Actually, that language showed up in Doubleday’s defense of A Million Little Pieces, Frey’s 2005 best seller that recently flunked an old-fashioned true-false test administered by thesmokinggun.com. Doubleday, which produces the books Talese personally oversees, reminded us in a state-ment that a memoir is “highly personal,” and Frey’s “was his story, told in his own way . . . true to his recollections.” As Frey was being interviewed live by Larry King, Winfrey got on the horn and told King, “The underlying message of redemption in James Frey’s memoir still resonates with me. And I know that it resonates with millions of other people.”
As a teenage ambulance driver in World War I, Ernest Hemingway was hit in the leg by machine-gun fire. Recovering from his unremarkable wounds, he was smitten with a nurse, who eventually let him down easy as much too young. He couldn’t afford to describe the experience the way it really happened, so in The Sun Also Rises Jake Barnes stoically endures a wound worse than death, and beautiful women adore him anyway. In A Farewell to Arms Frederic Henry not only wins the beautiful nurse but eventually buries her.
Hemingway lived in a different time, a time when he could call his books novels and people would read them anyway. Frey told King he originally tried to sell A Million Little Pieces to publishers as a novel but when Doubleday bought the book “they thought the best thing to do was publish it as a memoir.” Talese insists the book “was never once discussed as fiction by me or anyone in my office.”
If you think Frey did wrong–well, that’s fine. If not, you might be interested in my latest idea to restore newspapers to public favor–a regular feature to be known as Mythellanea. Readers will be invited to contribute first-person accounts of dramatic, character-building travails. Documentation won’t be necessary so long as contributors can assure readers that the story is truthy–that is, the redemptive moment is being described the way the writer wants to remember it.

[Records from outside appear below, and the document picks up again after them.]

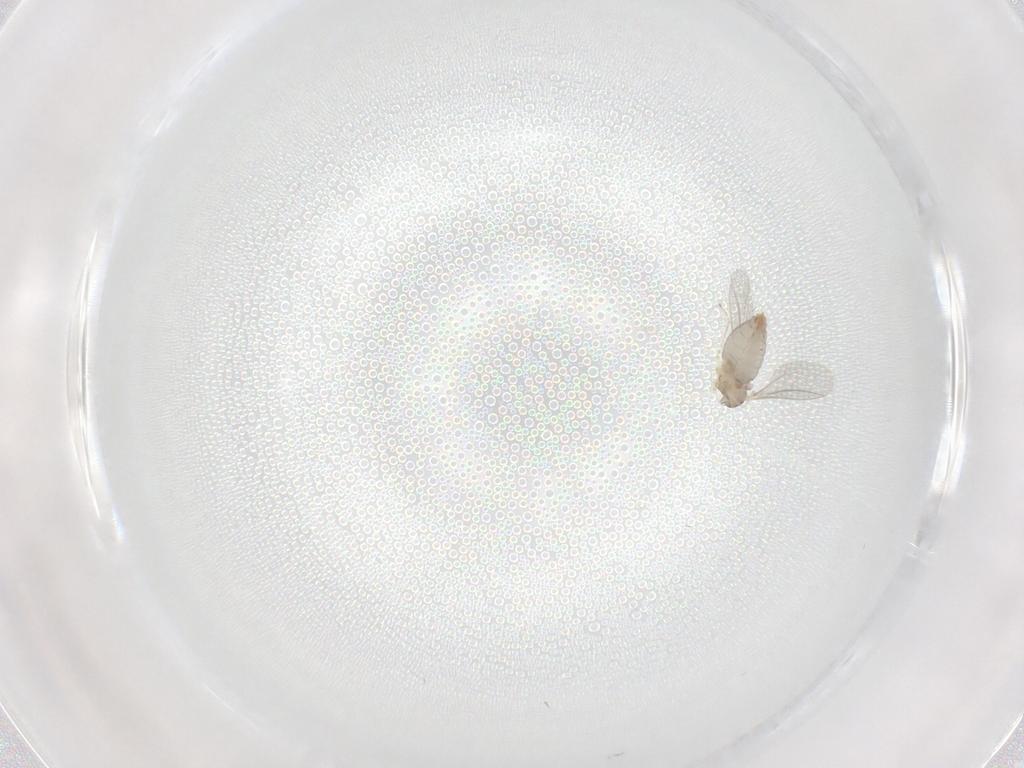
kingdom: Animalia
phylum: Arthropoda
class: Insecta
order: Diptera
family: Cecidomyiidae
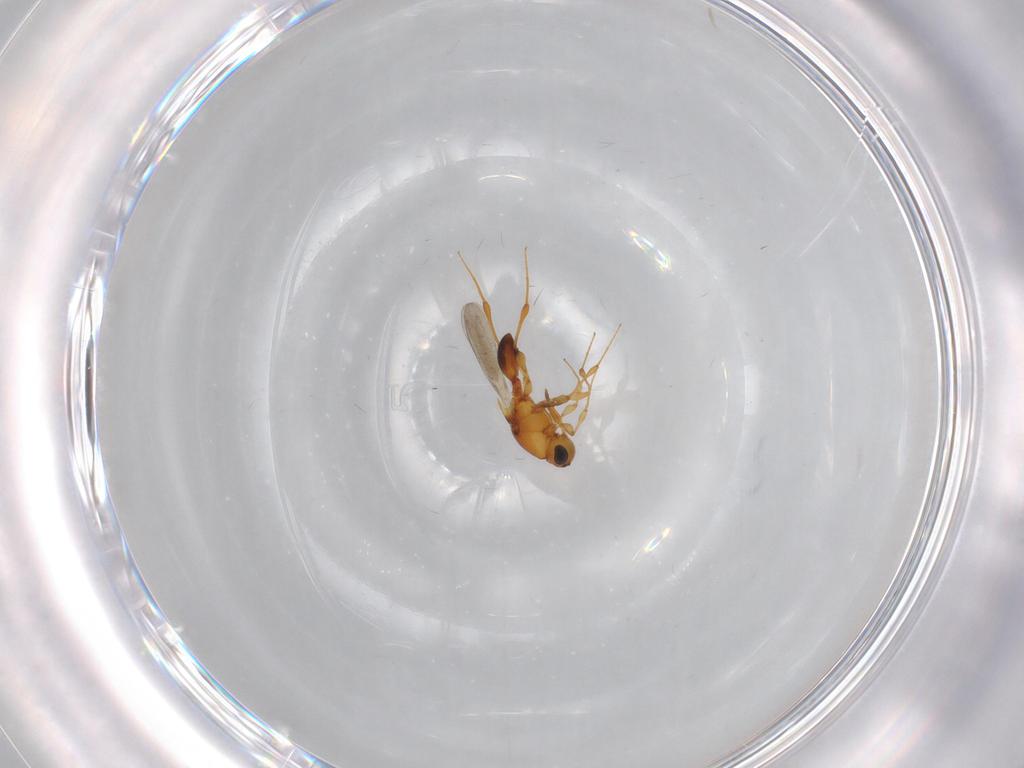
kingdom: Animalia
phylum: Arthropoda
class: Insecta
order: Hymenoptera
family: Platygastridae
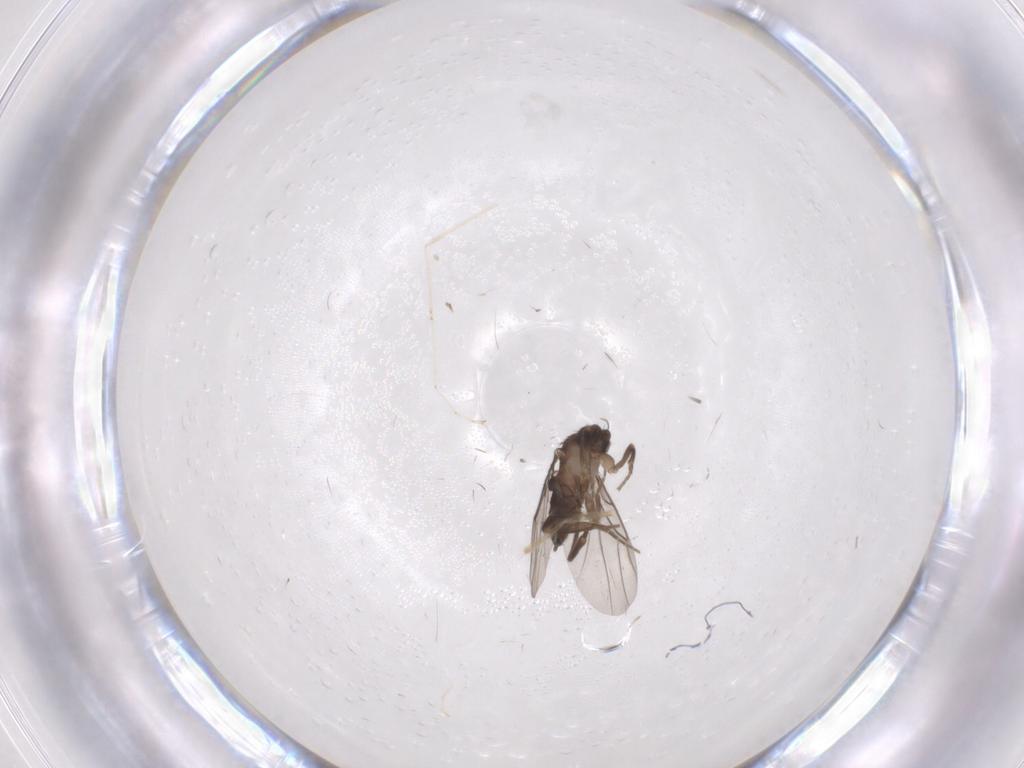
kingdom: Animalia
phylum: Arthropoda
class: Insecta
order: Diptera
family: Phoridae
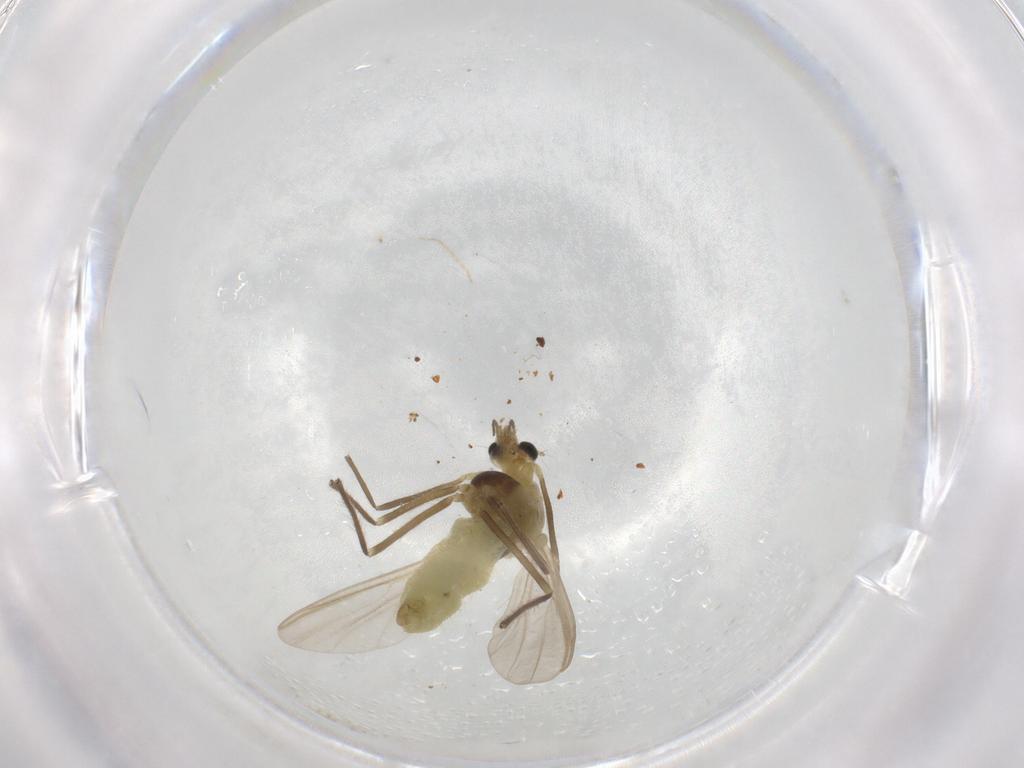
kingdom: Animalia
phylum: Arthropoda
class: Insecta
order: Diptera
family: Chironomidae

The parents of John Egan have a lot to answer for. Because they arranged for him to be born white, the national-champion Loyola Ramblers basketball team of 1963 didn’t field an entirely black starting lineup and therefore aren’t the subject of the new movie Glory Road, which instead recalls the 1966 Texas Western team, which did. On second thought, Loyola wouldn’t have interested Hollywood anyway. Texas Western defeated all-white Kentucky in the NCAA finals, while Loyola vanquished Cincinnati, which had three black starters of its own and–as the Sun-Times’s Ron Rapoport pointed out in a January 12 column–had won the NCAA championship the year before with four. The only moment in the Ramblers’ championship quest with cinematic potential would be the regional triumph over an all-white Mississippi State team, which had been ordered by the governor not to play the game but sneaked out of the state.

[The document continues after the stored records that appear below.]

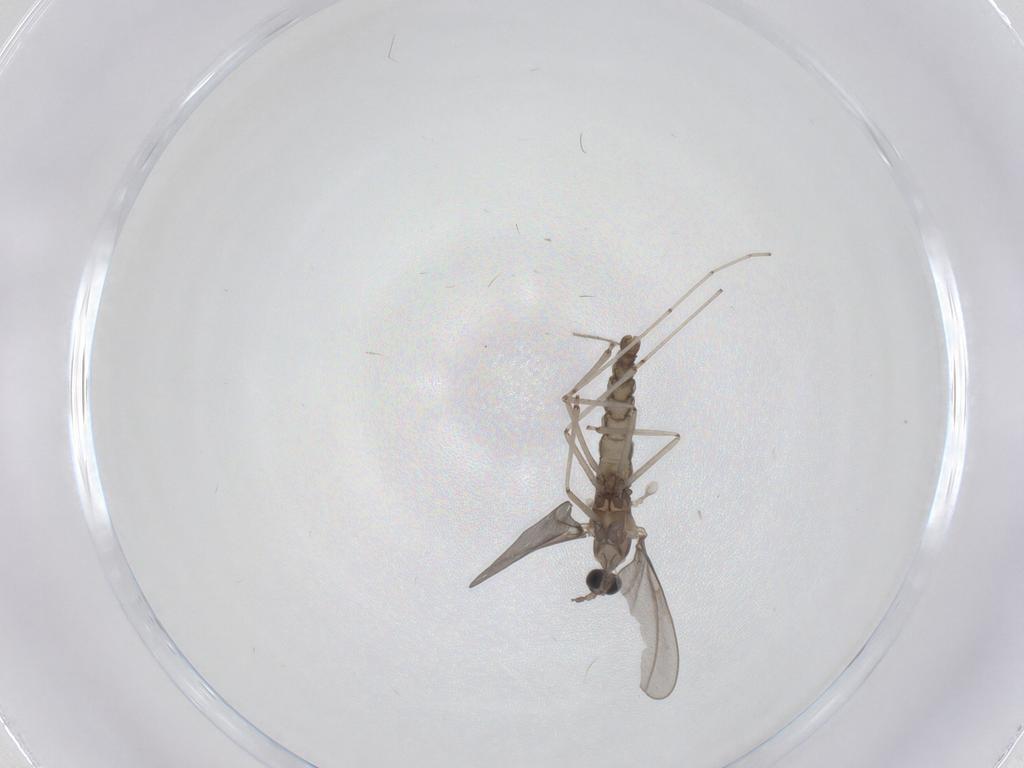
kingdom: Animalia
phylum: Arthropoda
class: Insecta
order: Diptera
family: Cecidomyiidae
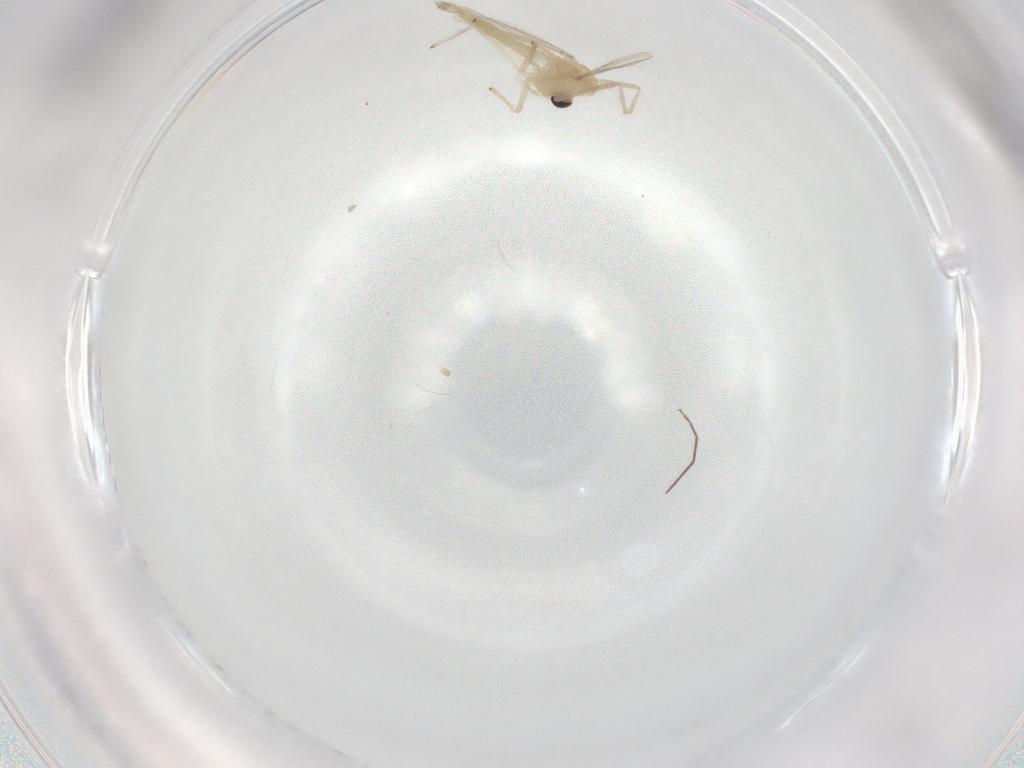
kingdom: Animalia
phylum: Arthropoda
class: Insecta
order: Diptera
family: Chironomidae
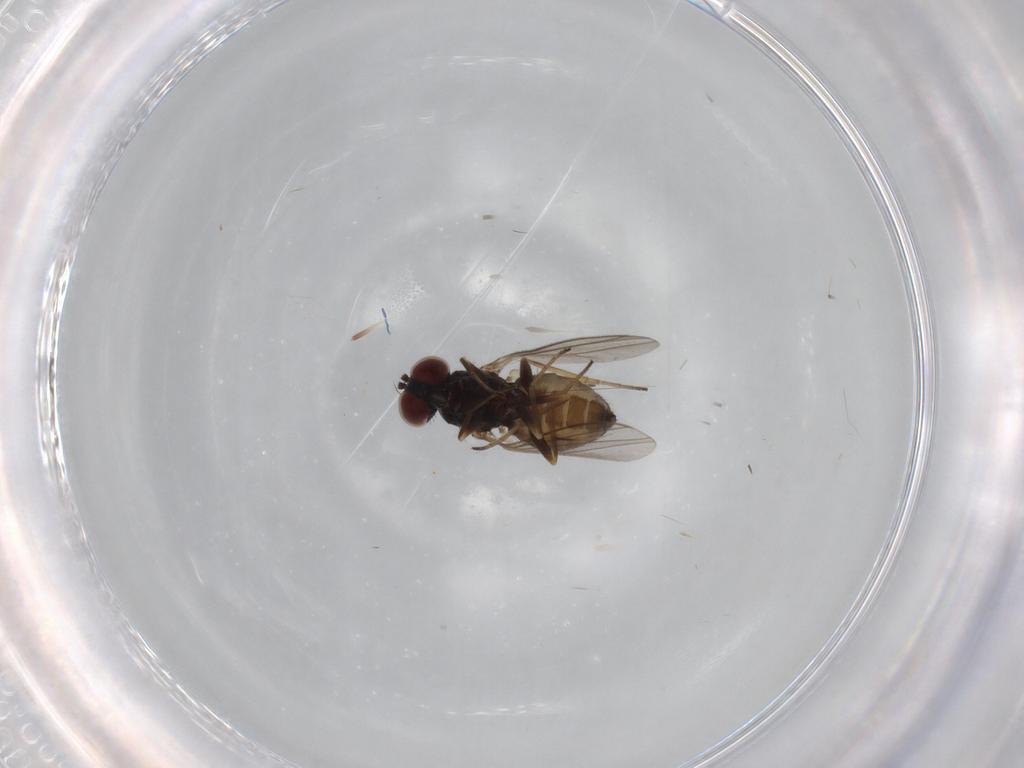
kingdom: Animalia
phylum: Arthropoda
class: Insecta
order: Diptera
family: Dolichopodidae
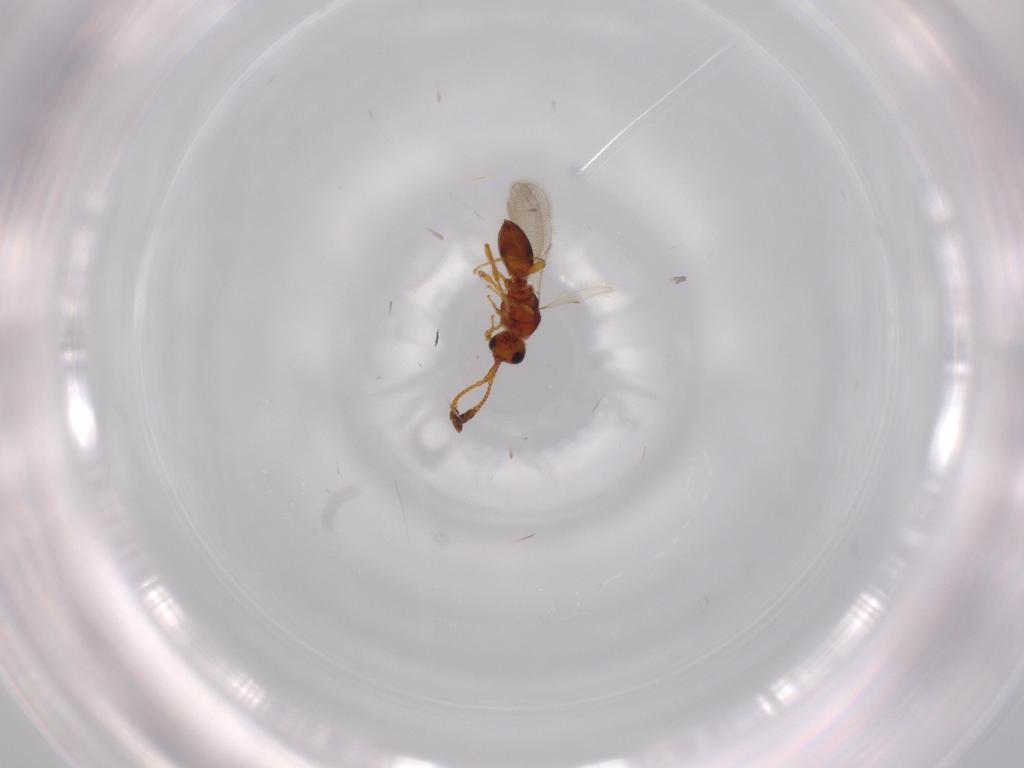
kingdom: Animalia
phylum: Arthropoda
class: Insecta
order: Hymenoptera
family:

Glory Road captures a legendary moment when race relations in America changed forever blah, blah–a moment America failed to appreciate when it happened. Why was America so obtuse? Well, civil rights battles were being fought in venues that at the time seemed more consequential than the basketball court, black basketball players were already a common sight, and everyone knew that Texas Western, win or lose, wasn’t the strongest college team in America. The best was the UCLA freshman team, led by Lew Alcindor and Lucius Allen, both of them black.
Rapoport said Glory Road “distorts the facts.” Bill Mayer of Kansas’s Lawrence Journal-World recalled black-dominated San Francisco (Bill Russell, K.C. Jones, Hal Perry) winning two straight national titles in the mid-50s and dismissed the movie as “baloney.” Let’s be fair. Glory Road is a truthy classic.
The Tribune’s books section carried an announcement last Sunday that as of January 22 it will become a tabloid. The unstated reason is to save money by cutting the amount of newsprint required to produce the section. It’s one of only five freestanding book sections in American newspapers, and the Tribune, with a well-deserved reputation to protect as a friend of literature, wants to keep it. But it doesn’t attract enough advertising to pay for itself.
The Tribune had intended to announce in December that in January the section would
move from the Sunday to the Saturday paper. This was an interesting idea: while the Sunday paper is too enormous for its own good, the Saturday paper is too thin. But the big reason the change appealed to the Tribune is that Saturday’s press run is some 400,000 copies smaller than Sunday’s. The annual savings in newsprint alone would reach half a million dollars. At the last moment the Tribune remembered that its contracts with its distributors would require it to pay them extra to stuff another section into the Saturday paper. The switch wouldn’t be worth it.
Books editor Elizabeth Taylor wasn’t excited about moving to Saturday, but she says she’s happy to go tabloid, even though she’ll wind up with less space. Readers also prefer a tabloid, she tells me: “It feels more bookish.” She hopes to find new advertisers. The traditional advertisers, the publishing houses, won’t pay the freight, but she’d like to think colleges and cultural institutions would enjoy the company of literature. Even the occasional movie ad for a literary adaptation wouldn’t be out of place.
In the Tribune’s view Alito’s qualifications had nothing to do with his judicial philosophy, so it didn’t waste a word trying to tell us what it was. Other publications considered Alito in terms of originalism and the unitary executive theory. Whatever, said the Trib.